L'école des créatures

« Interroge les bêtes, elles t'instruiront, Les oiseaux du ciel, ils te l'apprendront; »
Job 12:7

Au milieu de sa souffrance, Job renvoie ses amis à une école inattendue: celle des bêtes, des oiseaux, de la terre et des poissons. Interroge les bêtes, elles t'instruiront, Les oiseaux du ciel, ils te l'apprendront;(Job 12:7) Selon lui, la création tout entière sait une chose que l'homme oublie trop vite: que la main de l'Éternel a fait tout cela et tient en elle le souffle de tout vivant. Il ne s'agit pas d'un sentimentalisme sur la nature. Job dit que le plus humble animal témoigne, à sa manière, de la souveraineté de Dieu.

L'été met justement sous nos yeux ce livre ouvert. Les hirondelles qui tracent le soir, les fourmis obstinées, l'herbe qui repousse, la mer qui garde ses limites: tout cela vit selon un ordre reçu, sans angoisse, dépendant chaque jour de son Créateur. Nous qui nous croyons si savants, nous avons à apprendre de ces maîtres muets. Ils ne s'inquiètent pas du lendemain; ils reçoivent leur pain au jour le jour de la main qui les a faits.

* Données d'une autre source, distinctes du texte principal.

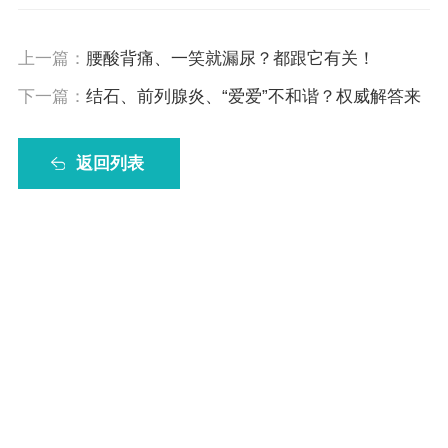
上一篇：
腰酸背痛、一笑就漏尿？都跟它有关！
下一篇：
结石、前列腺炎、“爱爱”不和谐？权威解答来
了！
返回列表
联系我们
contact us
地址：
广东省广州市番禺区鸿福路1号、3号
电话：
(020)84518222
(020)84518999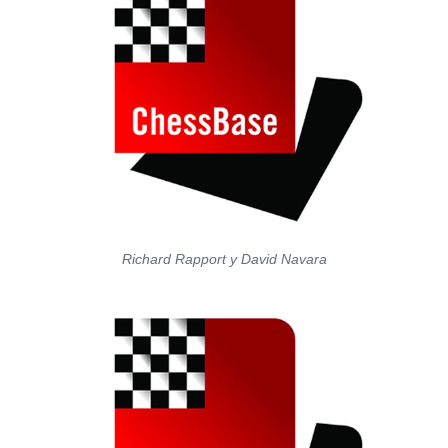
Richard Rapport y David Navara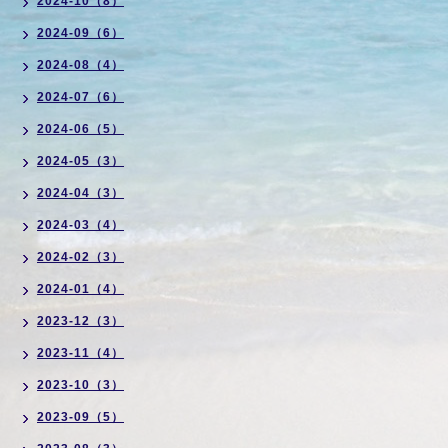
2024-10（8）
2024-09（6）
2024-08（4）
2024-07（6）
2024-06（5）
2024-05（3）
2024-04（3）
2024-03（4）
2024-02（3）
2024-01（4）
2023-12（3）
2023-11（4）
2023-10（3）
2023-09（5）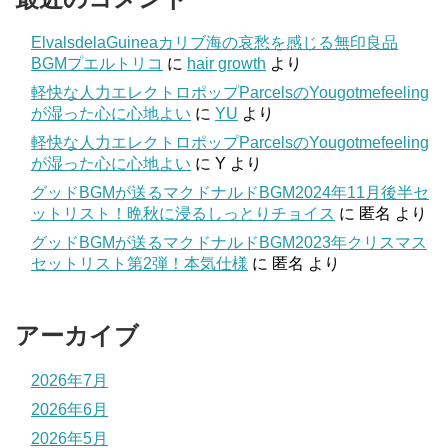
ElvalsdelaGuineaカリブ海の哀愁を感じる無印良品
BGMプエルトリコ
に
hair growth
より
軽快な人力エレクトロポップParcelsのYougotmefeeling
が湿った心に心地よい
に
YU
より
軽快な人力エレクトロポップParcelsのYougotmefeeling
が湿った心に心地よい
に
Y
より
グッドBGMが送るマクドナルドBGM2024年11月後半セ
ットリスト！晩秋に浸るしっとりチョイス
に
匿名
より
グッドBGMが送るマクドナルドBGM2023年クリスマス
セットリスト第2弾！本気仕様
に
匿名
より
アーカイブ
2026年7月
2026年6月
2026年5月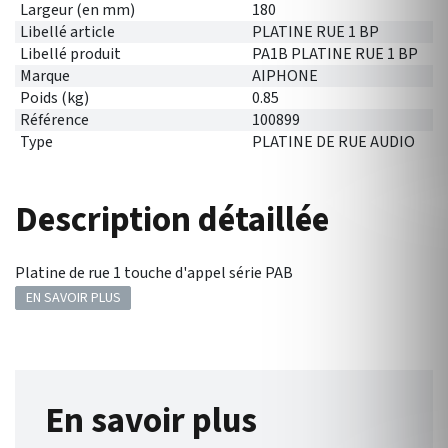
Largeur (en mm)
180
Libellé article
PLATINE RUE 1 BP
Libellé produit
PA1B PLATINE RUE 1 BP
Marque
AIPHONE
Poids (kg)
0.85
Référence
100899
Type
PLATINE DE RUE AUDIO
Description détaillée
Platine de rue 1 touche d'appel série PAB
EN SAVOIR PLUS
En savoir plus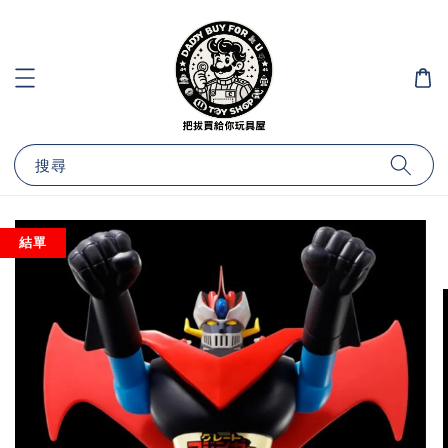
搜尋
結單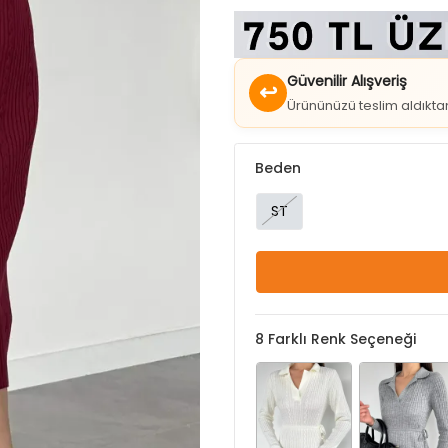
Güvenilir Alışveriş
↩
Ürününüzü teslim aldıkt
Beden
ST
8
Farklı Renk Seçeneği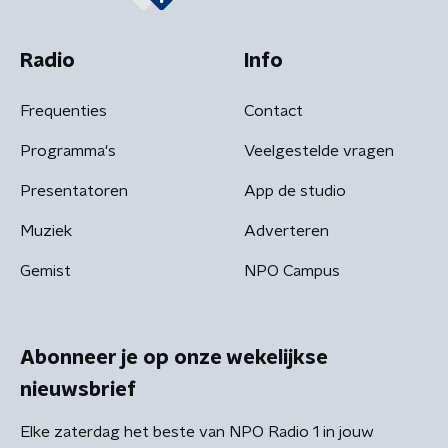
Radio
Info
Frequenties
Contact
Programma's
Veelgestelde vragen
Presentatoren
App de studio
Muziek
Adverteren
Gemist
NPO Campus
Abonneer je op onze wekelijkse
nieuwsbrief
Elke zaterdag het beste van NPO Radio 1 in jouw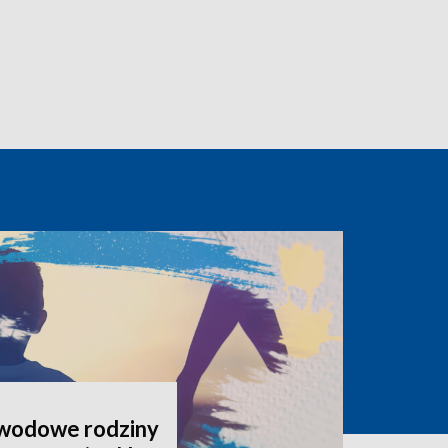
awodowe rodziny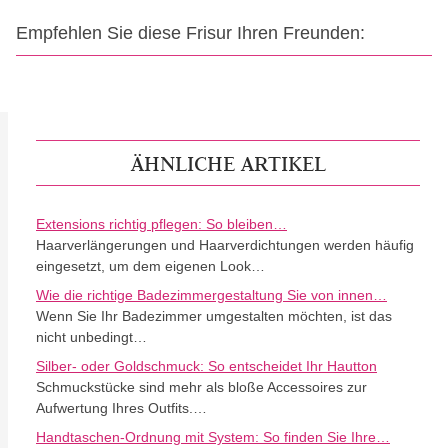
Empfehlen Sie diese Frisur Ihren Freunden:
ÄHNLICHE ARTIKEL
Extensions richtig pflegen: So bleiben…
Haarverlängerungen und Haarverdichtungen werden häufig
eingesetzt, um dem eigenen Look…
Wie die richtige Badezimmergestaltung Sie von innen…
Wenn Sie Ihr Badezimmer umgestalten möchten, ist das
nicht unbedingt…
Silber- oder Goldschmuck: So entscheidet Ihr Hautton
Schmuckstücke sind mehr als bloße Accessoires zur
Aufwertung Ihres Outfits.…
Handtaschen-Ordnung mit System: So finden Sie Ihre…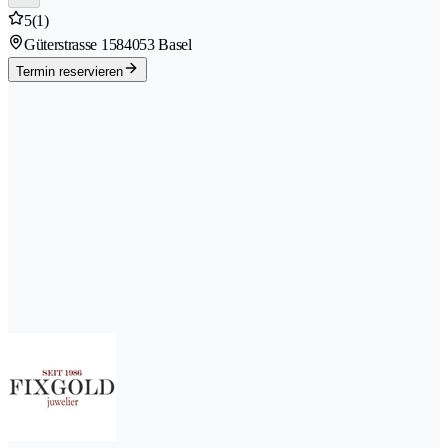
5
(1)
Güterstrasse 158
4053 Basel
Termin reservieren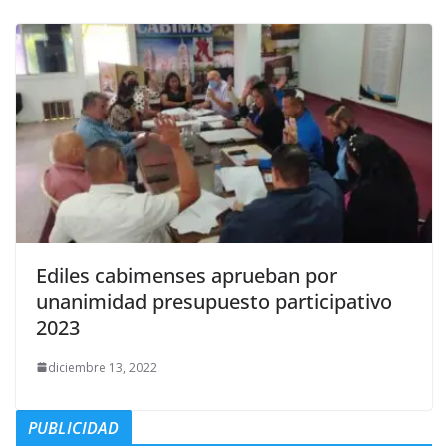
Ediles cabimenses aprueban por
unanimidad presupuesto participativo
2023
diciembre 13, 2022
PUBLICIDAD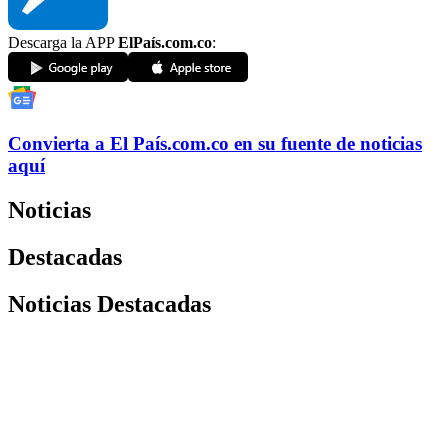
Descarga la APP
ElPaís.com.co
:
Convierta a
El País
.com.co
en su fuente de noticias
aquí
Noticias
Destacadas
Noticias Destacadas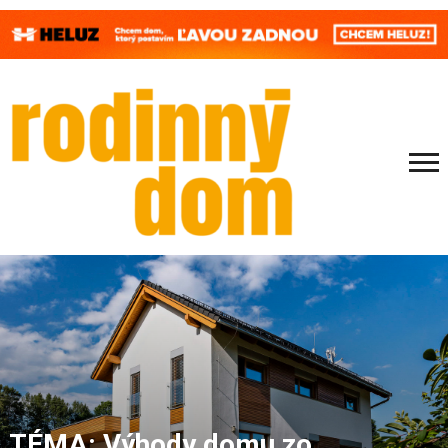
TÉMA: Výhody domu zo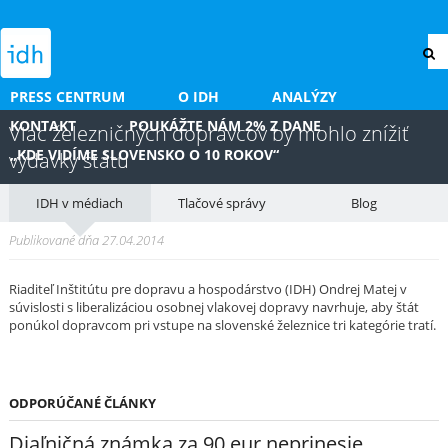
PRESS CENTRUM
O IDH
ANALÝZY
KONTAKT
POUKÁŽTE NÁM 2% Z DANE
Viac železničných dopravcov by mohlo znížiť
„KDE VIDÍME SLOVENSKO O 10 ROKOV“
výdavky štátu
IDH v médiach
Tlačové správy
Blog
Publikované dňa 27.04.2014
Riaditeľ Inštitútu pre dopravu a hospodárstvo (IDH) Ondrej Matej v
súvislosti s liberalizáciou osobnej vlakovej dopravy navrhuje, aby štát
ponúkol dopravcom pri vstupe na slovenské železnice tri kategórie tratí.
ODPORÚČANÉ ČLÁNKY
Diaľničná známka za 90 eur neprinesie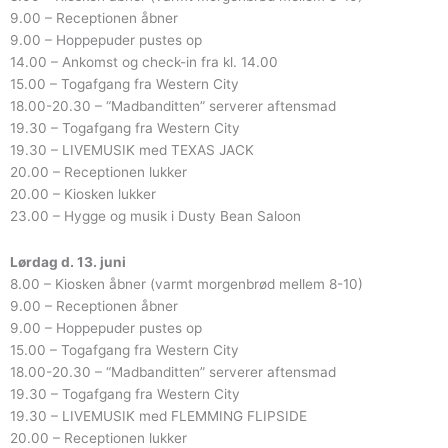
9.00 – Receptionen åbner
9.00 – Hoppepuder pustes op
14.00 – Ankomst og check-in fra kl. 14.00
15.00 – Togafgang fra Western City
18.00-20.30 – “Madbanditten” serverer aftensmad
19.30 – Togafgang fra Western City
19.30 – LIVEMUSIK med TEXAS JACK
20.00 – Receptionen lukker
20.00 – Kiosken lukker
23.00 – Hygge og musik i Dusty Bean Saloon
Lørdag d. 13. juni
8.00 – Kiosken åbner (varmt morgenbrød mellem 8-10)
9.00 – Receptionen åbner
9.00 – Hoppepuder pustes op
15.00 – Togafgang fra Western City
18.00-20.30 – “Madbanditten” serverer aftensmad
19.30 – Togafgang fra Western City
19.30 – LIVEMUSIK med FLEMMING FLIPSIDE
20.00 – Receptionen lukker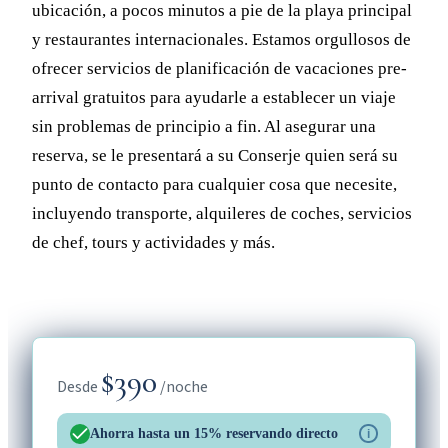
ubicación, a pocos minutos a pie de la playa principal
y restaurantes internacionales. Estamos orgullosos de
ofrecer servicios de planificación de vacaciones pre-
arrival gratuitos para ayudarle a establecer un viaje
sin problemas de principio a fin. Al asegurar una
reserva, se le presentará a su Conserje quien será su
punto de contacto para cualquier cosa que necesite,
incluyendo transporte, alquileres de coches, servicios
de chef, tours y actividades y más.
$390
Desde
/noche
Ahorra hasta un 15% reservando directo
i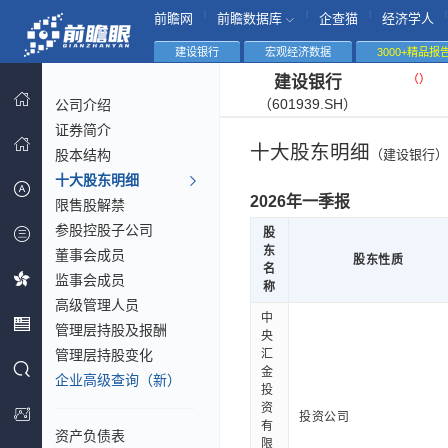
|
|
|
|
前瞻网
前瞻数据库
企查猫
经济学人
建设银行
宏观经济数据
3000+精品报
（
）
建设银行
（601939.SH）
公司介绍
证券简介
十大股东明细
股本结构
（建设银行）
十大股东明细
2026年一季报
限售股解禁
参股控股子公司
股
东
董事会成员
股东性质
名
监事会成员
称
高级管理人员
中
管理层持股及报酬
央
管理层持股变化
汇
金
企业高级查询（新）
投
资
投资公司
有
资产负债表
限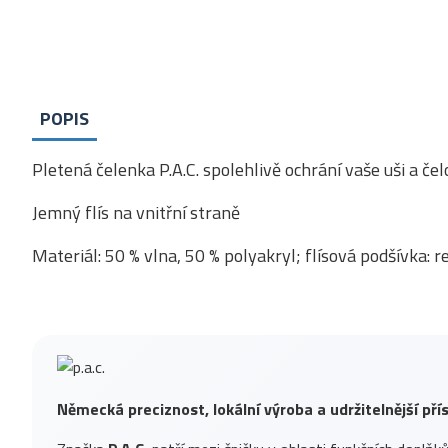
POPIS
Pletená čelenka P.A.C. spolehlivě ochrání vaše uši a č
Jemný flís na vnitřní straně
Materiál: 50 % vlna, 50 % polyakryl; flísová podšívka: 
Německá preciznost, lokální výroba a udržitelnější př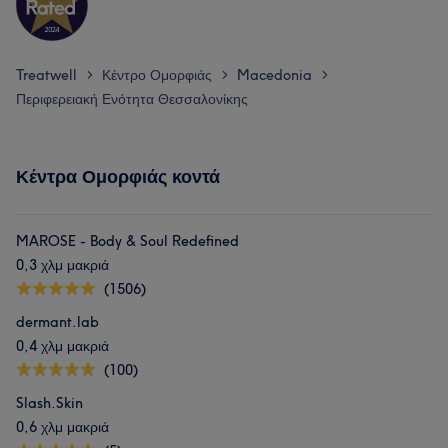
Treatwell
Κέντρο Ομορφιάς
Macedonia
>
>
>
Περιφερειακή Ενότητα Θεσσαλονίκης
Κέντρα Ομορφιάς κοντά
MAROSE - Body & Soul Redefined
0,3 χλμ μακριά
(1506)
dermant.lab
0,4 χλμ μακριά
(100)
Slash.Skin
0,6 χλμ μακριά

Jésus lui-même nous renverra à cette école. Regardez les oiseaux du ciel, dira-t-il, ils ne sèment ni ne moissonnent, et votre Père céleste les nourrit. La leçon des créatures est une leçon de confiance. Si Dieu tient dans sa main le souffle du moindre passereau, il tient à plus forte raison ta vie. La création ne prêche pas seulement la puissance de Dieu; elle prêche sa providence attentive, jusque dans le détail.

En ce dimanche, jour où l'on adore le Créateur, prends le temps d'observer une créature, vraiment, sans écran ni hâte. Laisse-la t'instruire. Demande-toi ce qu'elle sait de Dieu que tu aurais oublié: dépendre, recevoir, ne pas s'inquiéter. Puis rends grâce à Celui dont la main les fait toutes vivre, et qui, en Christ, a montré combien il tient à toi, bien plus qu'aux oiseaux du ciel.

Prière

Seigneur, toute ta création te connaît et dépend de toi. Apprends-moi à l'école des créatures ce que j'oublie: recevoir de ta main jour après jour, sans m'inquiéter. Toi qui tiens le souffle du moindre oiseau, tu tiens aussi ma vie. Merci. Amen.